Ниночка сказала Бокову.
— Впустить.
Зашла баба в кабинет (теперь уже не в думе заседал, а в особняке купца Плигина), оглянулась на темные резные столы, этажерки, поискала глазами икону, не нашла и перекрестилась на гардину крайнего окна.
— Еще здрасте.
— Что надо?
— Аль не узнал, Герасим? Ведь это я, Варвара Губарева.
Боков осклабился.
— А-а, тетка Варвара; ты зачем же?
— Да вот говорят, будто ты все могешь. Леску бы мне на баньку ссудил. Все равно, лес-то вот со складов все зря тащут.
— У, это можно. Для тебя, тетка Варвара? Все можно.
И после этого попер свой народ к Бокову… Только вот мать… не приходила мать-то… Заговорят с ней соседи, Варвара та же:
— Вот он, Герасим-то какой. Вот банька-то — из его лесу.
А Митревна угрюмо:
— А ты молчи-ка, девага. Я про него и слышать не хочу. Бусурман.
— Да ты гляди…
— Нет, нет, не хочу.
Вот ведь — радоваться бы, что сын — герой, так она не-ет.

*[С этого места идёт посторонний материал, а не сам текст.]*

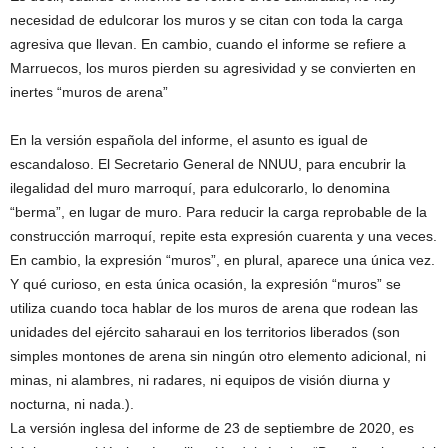
necesidad de edulcorar los muros y se citan con toda la carga
agresiva que llevan. En cambio, cuando el informe se refiere a
Marruecos, los muros pierden su agresividad y se convierten en
inertes “muros de arena”
En la versión española del informe, el asunto es igual de
escandaloso. El Secretario General de NNUU, para encubrir la
ilegalidad del muro marroquí, para edulcorarlo, lo denomina
“berma”, en lugar de muro. Para reducir la carga reprobable de la
construcción marroquí, repite esta expresión cuarenta y una veces.
En cambio, la expresión “muros”, en plural, aparece una única vez.
Y qué curioso, en esta única ocasión, la expresión “muros” se
utiliza cuando toca hablar de los muros de arena que rodean las
unidades del ejército saharaui en los territorios liberados (son
simples montones de arena sin ningún otro elemento adicional, ni
minas, ni alambres, ni radares, ni equipos de visión diurna y
nocturna, ni nada.).
La versión inglesa del informe de 23 de septiembre de 2020, es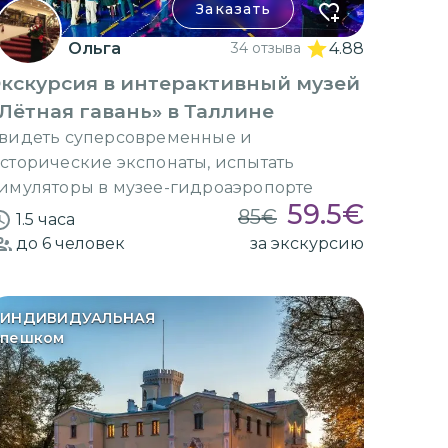
Заказать
Ольга
34 отзыва
4.88
кскурсия в интерактивный музей
Лётная гавань» в Таллине
видеть суперсовременные и
сторические экспонаты, испытать
имуляторы в музее-гидроаэропорте
59.5
€
85
€
1.5 часа
до 6
человек
за экскурсию
ИНДИВИДУАЛЬНАЯ
пешком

* * *Будни. У ворот плигинского дома часовой с красной лентой на рукаве. Другой на углу, третий в саду, что по яру сбегает до самой Волги. Они всегда маячат — часовые — и оттого дом глядит жутко, как тюрьма или крепость. Но идут люди, хоть и мало, идут в дом, всяк за своим, скрываются в белых каменных воротах, кружатся. И в городе, и в уезде клянут Бокова, а в дому уже бродят улыбистые, угодливые люди, спрашивают почтительно:
— Принимает ли товарищ Боков?
И много их закружилось здесь.
Ходит по комнатам благообразный, волосатый с полупьяными наглыми глазами — Лунев, адвокат, тот самый, что защищал на суде Павла Бокова.

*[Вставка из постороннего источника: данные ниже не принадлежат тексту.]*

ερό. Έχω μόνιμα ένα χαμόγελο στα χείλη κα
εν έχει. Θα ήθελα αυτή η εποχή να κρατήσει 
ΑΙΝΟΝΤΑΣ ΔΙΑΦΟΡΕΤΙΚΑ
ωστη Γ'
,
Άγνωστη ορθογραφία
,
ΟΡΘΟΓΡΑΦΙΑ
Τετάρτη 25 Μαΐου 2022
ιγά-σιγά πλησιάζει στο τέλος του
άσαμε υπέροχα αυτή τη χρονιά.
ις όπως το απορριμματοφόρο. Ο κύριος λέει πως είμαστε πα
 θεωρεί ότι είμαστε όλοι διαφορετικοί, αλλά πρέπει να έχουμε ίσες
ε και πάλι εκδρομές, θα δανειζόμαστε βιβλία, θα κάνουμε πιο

Этот знает и жизнь, и пути к людскому сердцу…
А за столом в зале, со странной надписью на дверях: «политотдел», сидит чернявый, суетливый, с очень серьезным лицом, деловитый такой — товарищ Любович. Это — чужой, не белоярский.
И в других комнатах: в пятой, десятой, пятнадцатой — велик-превелик купеческий дом, — в каждой люди: кто войдет, увидят деловитость, а дела-то нет — зевают, слушают, лущат семячки; ждут четырех часов, чтобы поскорее домой.
Только Ниночка — она вся деловитость. Каблучки тук-тук-тук. Платье на ней из креп-де-шина, все в волнах, черное, ярко оттеняет белизну шеи и рук.
Тяжелые Гараськины глаза, как магнитная стрелка — все на Ниночку, все на Ниночку. А Лунев жулик, — знает, чем раки дышат, — Ниночка за дверь он к Бокову:
— Хороша девица?
Улыбка блудливая.
— Целовал бы такую девку, целовал, да укусил бы напоследок, — брякнул Боков и рассмеялся скрипуче, с хрипотцой.